• WHAT THE EXERCISE ASKS: Answer with one number only: how many lines in the material contain "Negatives".

• STUDY MATERIAL:
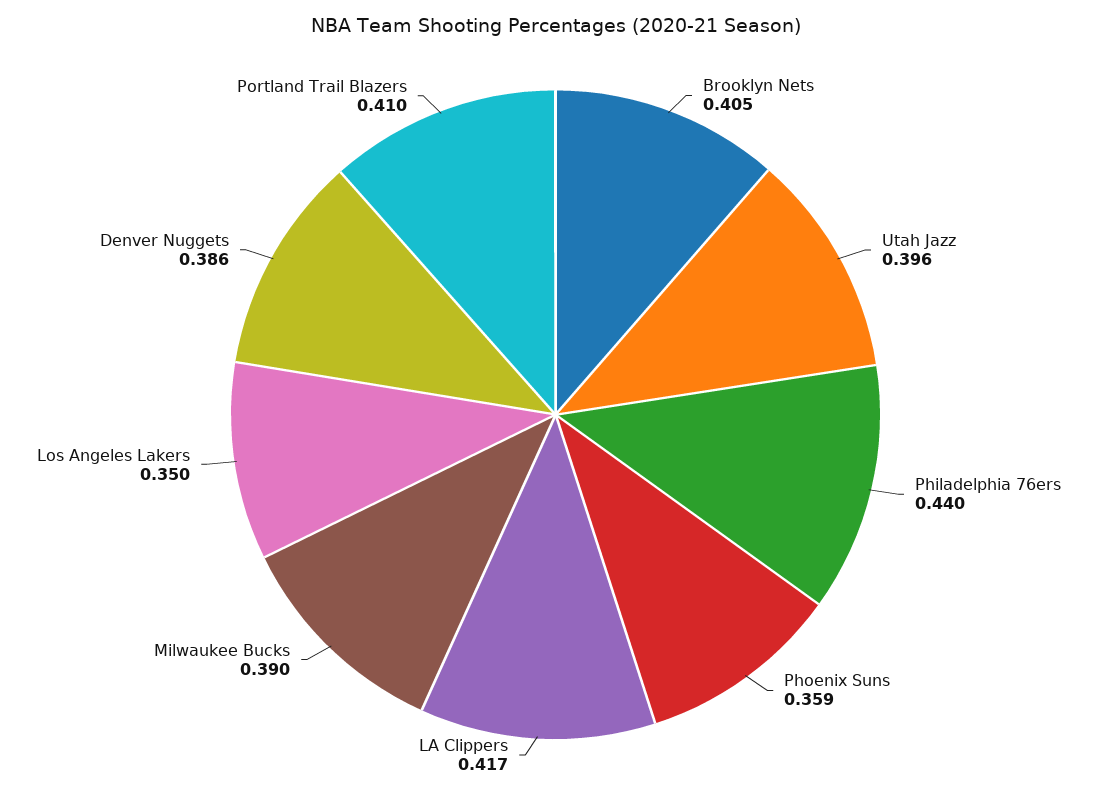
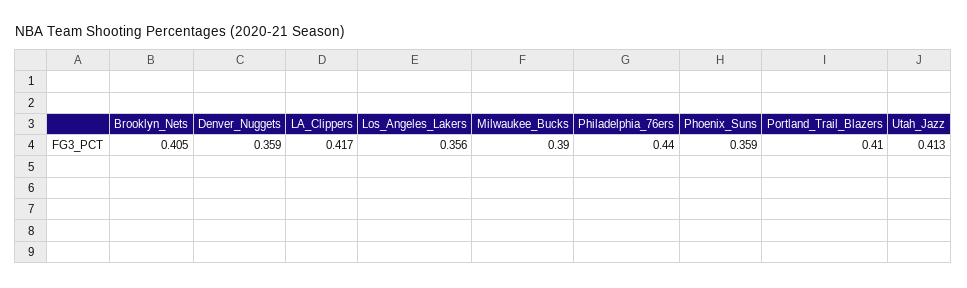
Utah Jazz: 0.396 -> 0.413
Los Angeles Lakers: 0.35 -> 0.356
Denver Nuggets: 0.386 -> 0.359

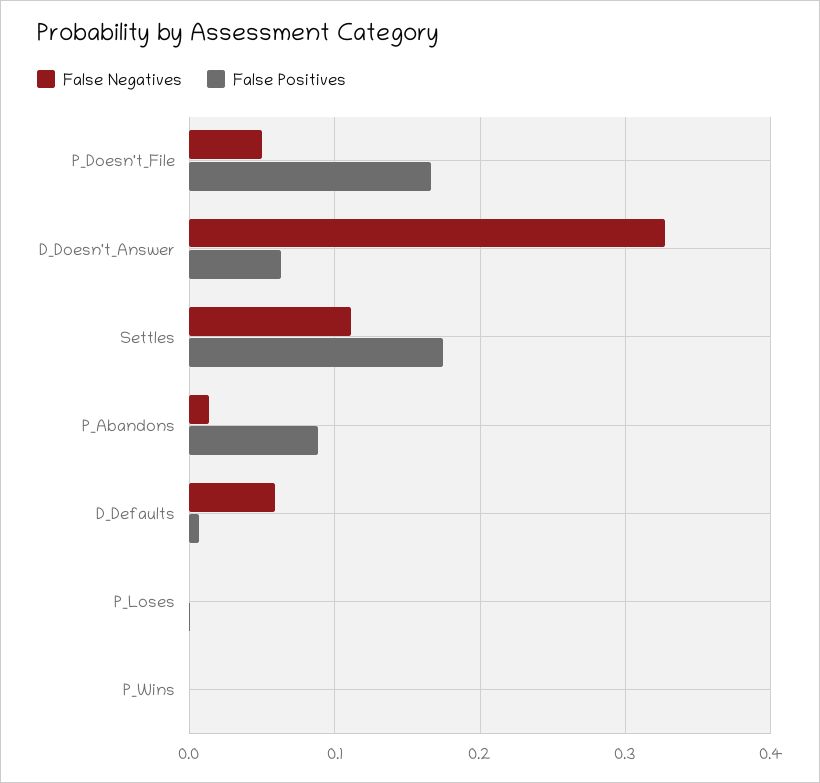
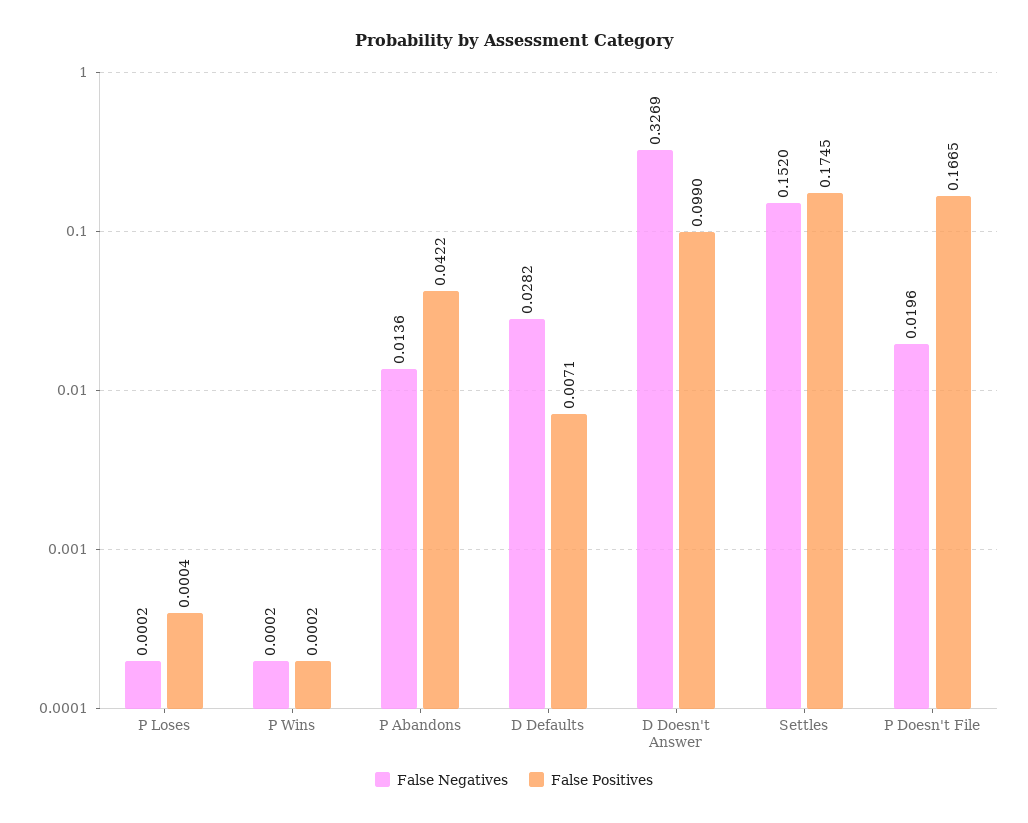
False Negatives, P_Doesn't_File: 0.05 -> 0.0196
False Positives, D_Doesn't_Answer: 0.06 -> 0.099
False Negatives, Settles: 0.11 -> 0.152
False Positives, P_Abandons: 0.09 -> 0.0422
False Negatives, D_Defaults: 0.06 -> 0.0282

---

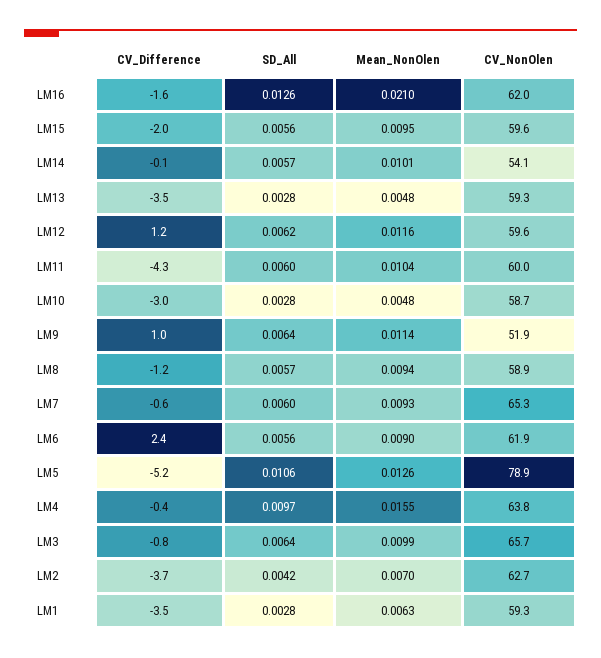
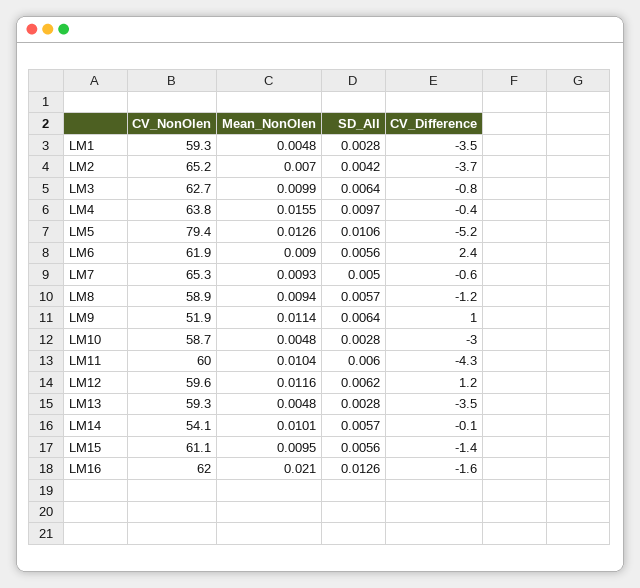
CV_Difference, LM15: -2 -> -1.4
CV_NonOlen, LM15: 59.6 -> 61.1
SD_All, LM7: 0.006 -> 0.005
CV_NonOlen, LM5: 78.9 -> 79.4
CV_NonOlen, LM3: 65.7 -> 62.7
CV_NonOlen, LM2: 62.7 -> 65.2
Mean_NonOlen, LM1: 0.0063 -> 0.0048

---

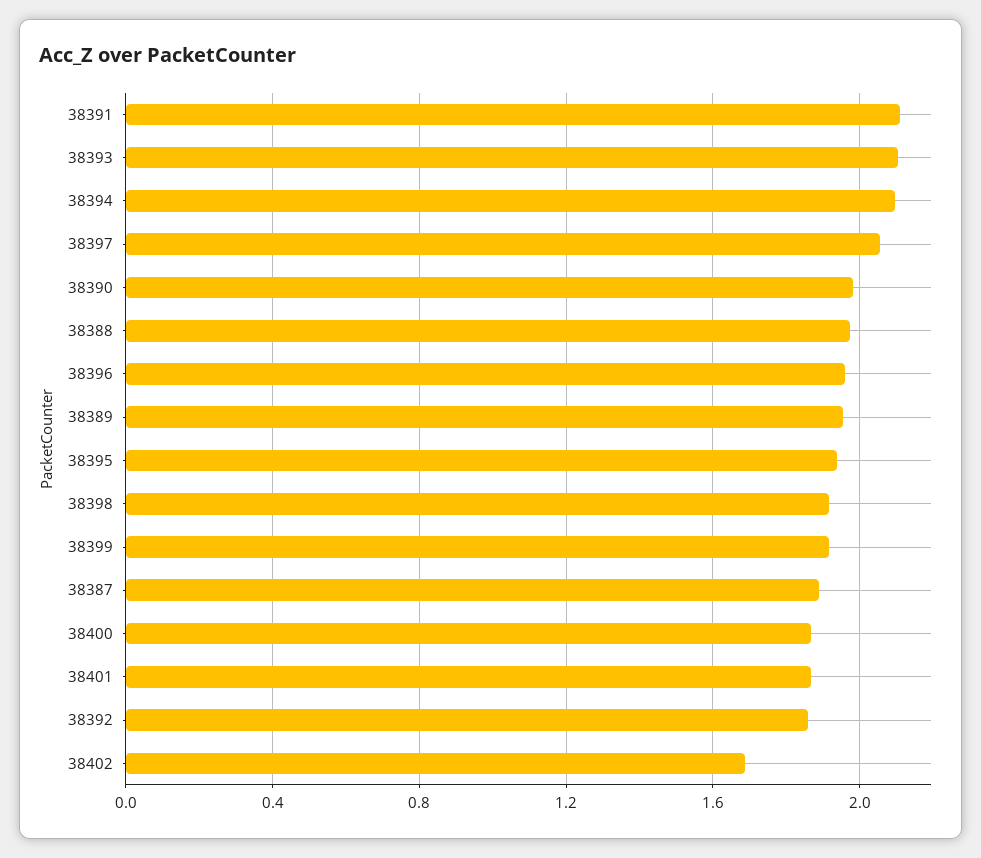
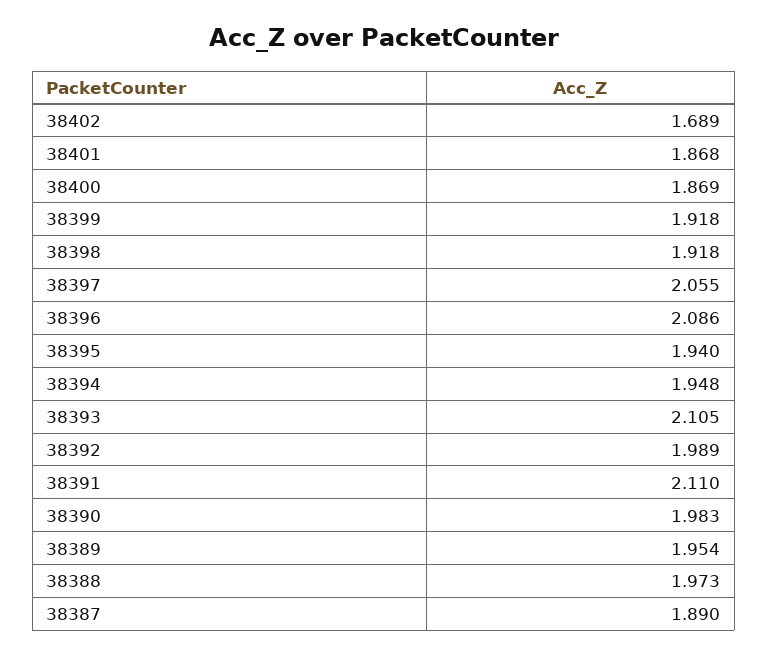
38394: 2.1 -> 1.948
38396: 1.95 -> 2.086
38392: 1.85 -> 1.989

• EXERCISE SOLUTION: 3